Three members of Congress are asking for a fresh review of an alleged friendly fire incident in Iraq first uncovered by Salon. On Monday, Senate Majority Leader Harry Reid (D-Nev.) asked his staff to take a new look into the incident, his office confirmed on Monday, making Reid the latest elected official to call for a new investigation into the deaths of Pfc. Albert Nelson and Pfc. Roger Suarez-Gonzalez. He was preceded by Rep. Dean Heller (R-Nev.), who sent a letter to Defense Secretary Robert Gates on December 1, and Rep. Chaka Fattah (D-Penn.), who was the first official to call for a re-investigation. Fattah sent a letter to the Army on October 15, the day after Salon's initial piece on the incident was published.
Pfc. Nelson and Pfc. Suarez-Gonzalez died when a U.S. tank opened fire on their position on a rooftop during a battle with insurgents in Ramadi on Dec. 4, 2006, according to soldiers who fought there. The official Army explanation, however, claims two enemy mortars landed simultaneously on the men.
On Oct. 14, Salon released dramatic footage from a helmet-mounted camera capturing the chaotic scene, including soldiers claiming to have watched the tank fire at them, along with an article with in-depth interviews of eyewitnesses.
"Recent reports citing new video evidence raises concerns that the fatalities may have actually occurred from friendly fire," Rep. Chaka Fattah, a Democrat from Pennsylvania's second district, wrote the next day, Oct. 15, in a letter to Maj. Gen. Bernard Champoux, Army chief of legislative liaison. "It is imperative," he added, "that factual information -- no matter how painful -- is provided to the victim's families." Fattah called for a new "official and thorough investigation into the incident." Fattah's letter is reproduced below.

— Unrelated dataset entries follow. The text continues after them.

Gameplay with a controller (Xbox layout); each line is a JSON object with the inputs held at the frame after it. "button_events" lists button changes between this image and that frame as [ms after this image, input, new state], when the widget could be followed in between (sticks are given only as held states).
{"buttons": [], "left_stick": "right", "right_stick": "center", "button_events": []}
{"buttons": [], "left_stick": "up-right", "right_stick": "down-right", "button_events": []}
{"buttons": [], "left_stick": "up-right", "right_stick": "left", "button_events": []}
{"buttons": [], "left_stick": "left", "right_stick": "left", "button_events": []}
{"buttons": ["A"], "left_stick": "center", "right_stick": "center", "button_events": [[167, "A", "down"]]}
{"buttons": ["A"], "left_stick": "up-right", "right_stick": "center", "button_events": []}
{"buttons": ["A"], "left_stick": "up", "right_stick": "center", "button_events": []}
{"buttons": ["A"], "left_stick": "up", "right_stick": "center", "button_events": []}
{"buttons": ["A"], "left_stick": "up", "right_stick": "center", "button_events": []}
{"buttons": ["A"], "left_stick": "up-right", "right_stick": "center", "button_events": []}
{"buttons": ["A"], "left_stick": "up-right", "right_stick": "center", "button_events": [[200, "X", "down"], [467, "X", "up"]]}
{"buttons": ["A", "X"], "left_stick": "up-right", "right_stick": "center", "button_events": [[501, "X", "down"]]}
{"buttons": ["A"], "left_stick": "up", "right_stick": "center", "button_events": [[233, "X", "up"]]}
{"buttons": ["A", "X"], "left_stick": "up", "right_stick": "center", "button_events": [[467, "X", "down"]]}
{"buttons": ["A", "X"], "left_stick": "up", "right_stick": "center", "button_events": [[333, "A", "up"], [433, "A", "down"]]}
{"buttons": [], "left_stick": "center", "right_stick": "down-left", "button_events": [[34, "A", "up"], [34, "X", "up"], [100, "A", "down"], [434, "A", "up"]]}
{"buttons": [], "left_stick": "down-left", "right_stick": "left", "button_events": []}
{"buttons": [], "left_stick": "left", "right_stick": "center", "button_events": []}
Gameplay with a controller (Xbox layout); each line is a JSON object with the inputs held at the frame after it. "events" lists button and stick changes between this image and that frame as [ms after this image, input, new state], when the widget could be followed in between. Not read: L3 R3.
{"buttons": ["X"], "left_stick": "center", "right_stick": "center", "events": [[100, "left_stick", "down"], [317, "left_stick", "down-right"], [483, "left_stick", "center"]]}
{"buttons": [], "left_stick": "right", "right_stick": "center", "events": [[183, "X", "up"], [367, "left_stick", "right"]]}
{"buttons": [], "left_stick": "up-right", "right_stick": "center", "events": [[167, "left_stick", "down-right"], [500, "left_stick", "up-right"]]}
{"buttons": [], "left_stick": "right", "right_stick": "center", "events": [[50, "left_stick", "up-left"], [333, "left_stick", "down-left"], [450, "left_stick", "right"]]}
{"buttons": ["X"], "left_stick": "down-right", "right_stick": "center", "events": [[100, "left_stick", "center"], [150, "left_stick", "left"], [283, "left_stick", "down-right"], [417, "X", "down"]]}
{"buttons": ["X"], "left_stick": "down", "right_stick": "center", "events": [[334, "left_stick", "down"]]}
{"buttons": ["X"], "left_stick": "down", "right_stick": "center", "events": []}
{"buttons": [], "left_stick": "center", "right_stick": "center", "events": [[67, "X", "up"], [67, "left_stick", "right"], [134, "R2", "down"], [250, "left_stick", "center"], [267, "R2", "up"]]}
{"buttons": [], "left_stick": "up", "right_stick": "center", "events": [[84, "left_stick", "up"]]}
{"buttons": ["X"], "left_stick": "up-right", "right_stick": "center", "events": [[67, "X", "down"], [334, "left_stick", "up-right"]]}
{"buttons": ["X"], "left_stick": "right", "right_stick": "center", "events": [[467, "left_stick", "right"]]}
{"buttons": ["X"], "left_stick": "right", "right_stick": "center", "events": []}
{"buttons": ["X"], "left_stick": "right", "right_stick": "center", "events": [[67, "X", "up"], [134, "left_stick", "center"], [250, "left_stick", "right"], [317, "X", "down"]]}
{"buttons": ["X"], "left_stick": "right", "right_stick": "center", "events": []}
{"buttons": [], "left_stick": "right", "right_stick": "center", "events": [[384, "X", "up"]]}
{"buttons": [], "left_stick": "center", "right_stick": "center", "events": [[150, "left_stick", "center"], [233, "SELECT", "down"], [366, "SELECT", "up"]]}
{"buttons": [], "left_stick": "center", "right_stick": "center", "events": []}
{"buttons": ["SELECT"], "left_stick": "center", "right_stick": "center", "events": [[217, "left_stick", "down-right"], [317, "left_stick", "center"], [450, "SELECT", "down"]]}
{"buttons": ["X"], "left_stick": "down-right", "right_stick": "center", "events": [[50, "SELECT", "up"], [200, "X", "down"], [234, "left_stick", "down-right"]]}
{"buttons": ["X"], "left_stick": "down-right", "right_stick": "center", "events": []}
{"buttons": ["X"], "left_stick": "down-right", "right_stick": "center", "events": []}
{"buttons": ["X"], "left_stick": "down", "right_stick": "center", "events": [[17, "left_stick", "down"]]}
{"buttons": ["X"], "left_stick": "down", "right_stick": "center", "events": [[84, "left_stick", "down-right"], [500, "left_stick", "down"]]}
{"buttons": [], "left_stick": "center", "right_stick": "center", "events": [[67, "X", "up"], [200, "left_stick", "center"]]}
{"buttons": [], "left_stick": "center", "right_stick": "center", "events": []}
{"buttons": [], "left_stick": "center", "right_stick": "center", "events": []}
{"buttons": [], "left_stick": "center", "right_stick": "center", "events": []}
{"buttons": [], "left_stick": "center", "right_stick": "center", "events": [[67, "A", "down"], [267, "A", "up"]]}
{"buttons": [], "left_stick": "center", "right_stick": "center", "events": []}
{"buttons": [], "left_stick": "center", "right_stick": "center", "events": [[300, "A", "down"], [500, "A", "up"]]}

Nevada Republican Rep. Dean Heller followed up with a Dec. 1 letter to Defense Secretary Robert Gates. Heller said the reporting by Salon "poses serious questions about how Pfc. Suarez-Gonzalez was killed, and also raises the question as to whether friendly fire may have been involved." Heller requested that Gates begin a new investigation.
Now Sen. Reid's office confirms that Reid has asked his staff to work with the Army and Suarez' family in a new review of the incident.
The Army claims that complex ballistics analysis and other study proves the eyewitnesses in Ramadi wrong, but has so far failed to produce that full investigation despite more than four months of requests from Salon through the Freedom of Information Act. Late on the evening of Oct. 14, three soldiers from Nelson and Suarez's unit were ordered to shred two boxes of documents, mostly records with Nelson and Suarez's name. The Army claims that this was a routine shredding of old personnel files.
Asked for any comment on the new requests from Congress, spokesman Paul Boyce said the Army will "keep Members of Congress well apprised of Army investigations so that they know the accurate facts beyond the headlines."